Bosh was more than holding his own in the paint with put-back baskets and rebounds. James had 33 points along with doing a strong job defensively on Gary Neal (he lit the Heat up for a career playoff-high 24 points in Game 3) while Wade was Mr. do-it-all as he finished with 32 points.

Meanwhile, Duncan had 20 points and five rebounds but never seemed to put his imprint on the game. Ginobili literally could not make shots most of the night before finishing with just five points on 1-for-5 shooting.

And Parker, who suffered a Grade 1 strained hamstring injury in Game 3, had 15 points and nine assists. But as the game got tighter and more contentious in the second half, Parker was scoreless.

But this game was more than anything else, about all that the Heat's Big Three were finally able to accomplish.

"When Bosh, Wade and James score the way they did tonight and shoot it the way they did ... you better be playing a more perfect game," said Spurs head coach Gregg Popovich.

And the Spurs were far - far - from perfect on Thursday night.

Not only did San Antonio cough up the ball more than usual (19 turnovers), those miscues led to 23 points for the Heat.

"The turnovers obviously hurt us," Popovich said. "We can't give them over 20 points off turnovers. They're too good."

And the same can be said for this series with a pivotal Game 5 matchup on the horizon.

But here's a look back at some factors outlined prior to the game, and how they factored into the Heat's victory:

WHAT TO LOOK FOR:  LeBron James has averaged 18 shots per game in this series, but only 3.3 in the first quarter. Considering he's shooting less than 40 percent in the series, don't be surprised if James looks for his offense early and often which would involve getting a lot more shots in the first quarter.

WHAT WE SAW: James got off to his best start of the series with 11 points in the first quarter on 5-for-6 shooting, the kind of start the Heat desperately needed from him as he finished with a game-high 33 points.

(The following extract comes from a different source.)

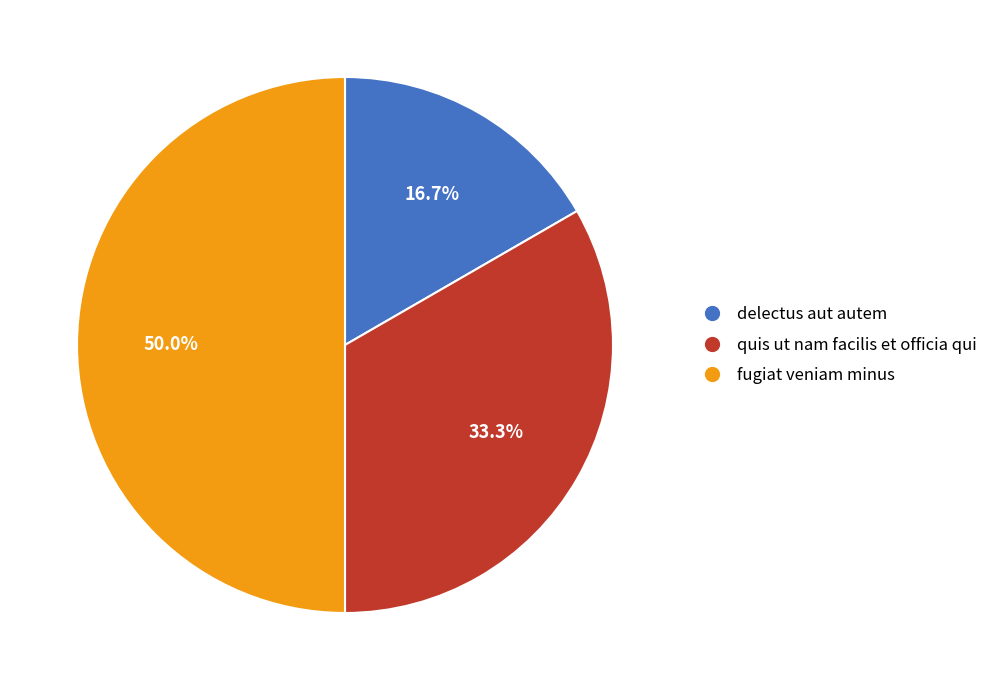

Approximately how many times larger is the value at delectus aut autem compared to fugiat veniam minus?

0.3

MATCHUP TO WATCH:  Tim Duncan vs Udonis Haslem: As much grief as James has received for his 38.9 percent shooting in The Finals, Duncan has actually been even worse (37.2 percent) from the field. A big part of that has been Haslem whose defense against Duncan has been exceptional.

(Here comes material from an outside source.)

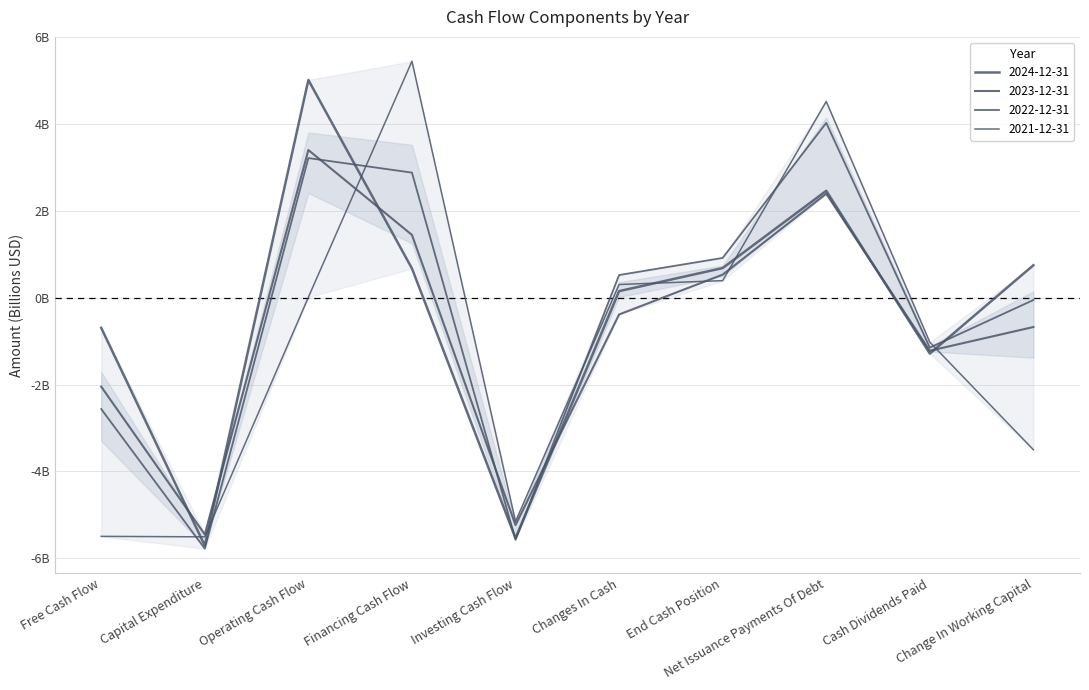

How many intersections are there between 2021-12-31 and 2024-12-31?

6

WHAT WE SAW: With Miami electing to start Mike Miller instead of Haslem, Duncan wasn't matched up with Haslem as much as he was in the first three games of The Finals. And it was reflected in Duncan shooting 6-for-10 from the field before finishing with 20 points.

PLAYER TO WATCH:  Gary Neal had 17 points in Games 1 and 2 combined, but dropped 24 once the Spurs returned home for Game 3. San Antonio don't necessarily need another career night from Neal, but they do need him to continue being a difference-maker off the bench.

WHAT WE SAW: Neal saw his first action less than a minute into the game, providing the Spurs with a better matchup against Miami's smaller lineup. But he didn't come close to matching his breakout performance in Game 3.  On Thursday, Neal finished with 13 points while shooting 4-for-7 from the field which included him connecting on three of his four 3-point attempts.

STAT TO TRACK: The Heat average more than 24 free-throw attempts per game in the playoffs, but shot just 10 on Tuesday night. Most noteworthy was James, who leads all players in the postseason in free-throw attempts (142). He did not take a single free throw attempt in Game 3. That's going to change - dramatically - in Game 4.

WHAT WE SAW:  Miami didn't exactly live at the free throw line in Game 4, but there was a definite increase in their aggressiveness which led to more free throw attempts. For the game, the Heat was 15-for-17 from the line.